[Excerpted text Boundary: Start]

Page added on October 15, 2013
Things that can’t go on, the prophet Herb Stein once observed, go on until they can’t. Criticality eventually bushwhacks credulity. The aggregation of rackets that American life has become is rolling over like a great groaning wounded leviathan and the rest of the world is starting to freak out at the spectacle. Instead of a revolution, we’re having a suicide party.
But don’t worry, a revolution would not be far behind. My guess is that it would kick off as generational rather than regional or factional, but it would eventually incorporate all three. A generation already swindled by the college loan racket must be chafing at the bureaucratic nightmare that ObamaCare instantly turned into at its roll-out, with a website that wouldn’t let anyone log in. Isn’t technology wonderful? I wonder when the “magic moment” will come when all those unemployed millennials join a Twitter injunction to just stop paying back their loans. If that particular message went out during this month’s government food fight, it would do more than just get the attention of a few politicians. It would crash the banks and snap the links in every chain of obligation holding the fiasco of globalism together.
So far, the millennials have shown about as much political inclination as so many sowbugs under a rotten log, but it is in the nature of criticality that things change real fast. In any case, the older generations have completely disgraced themselves and it is only a question of how cruelly history will treat them in their unseating. The last time things got this bad, the guys in charge divided into two teams with blue and gray uniforms, rode gallantly onto the first fields of battle thinking it was a kind of rousing military theatrical, only to find themselves in a grinding four-year industrial-scale slaughter in which it was not uncommon for 20,000 young men to get shot to pieces in a single day — one day after another.

[Excerpted text Boundary: End]

Copy, word for word, the passage of the essay above that opens with the words containing "So far, the" and closes with "day after another.".

[Collected data Boundary: Start]

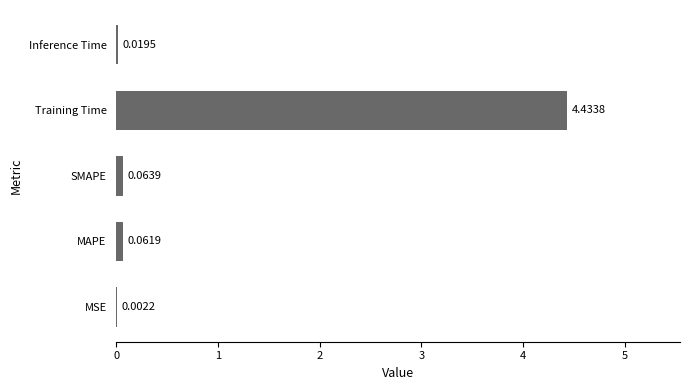

Which category has the highest value across all series?

Training Time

[Collected data Boundary: End]

▶ Result for this exercise
So far, the millennials have shown about as much political inclination as so many sowbugs under a rotten log, but it is in the nature of criticality that things change real fast. In any case, the older generations have completely disgraced themselves and it is only a question of how cruelly history will treat them in their unseating. The last time things got this bad, the guys in charge divided into two teams with blue and gray uniforms, rode gallantly onto the first fields of battle thinking it was a kind of rousing military theatrical, only to find themselves in a grinding four-year industrial-scale slaughter in which it was not uncommon for 20,000 young men to get shot to pieces in a single day — one day after another.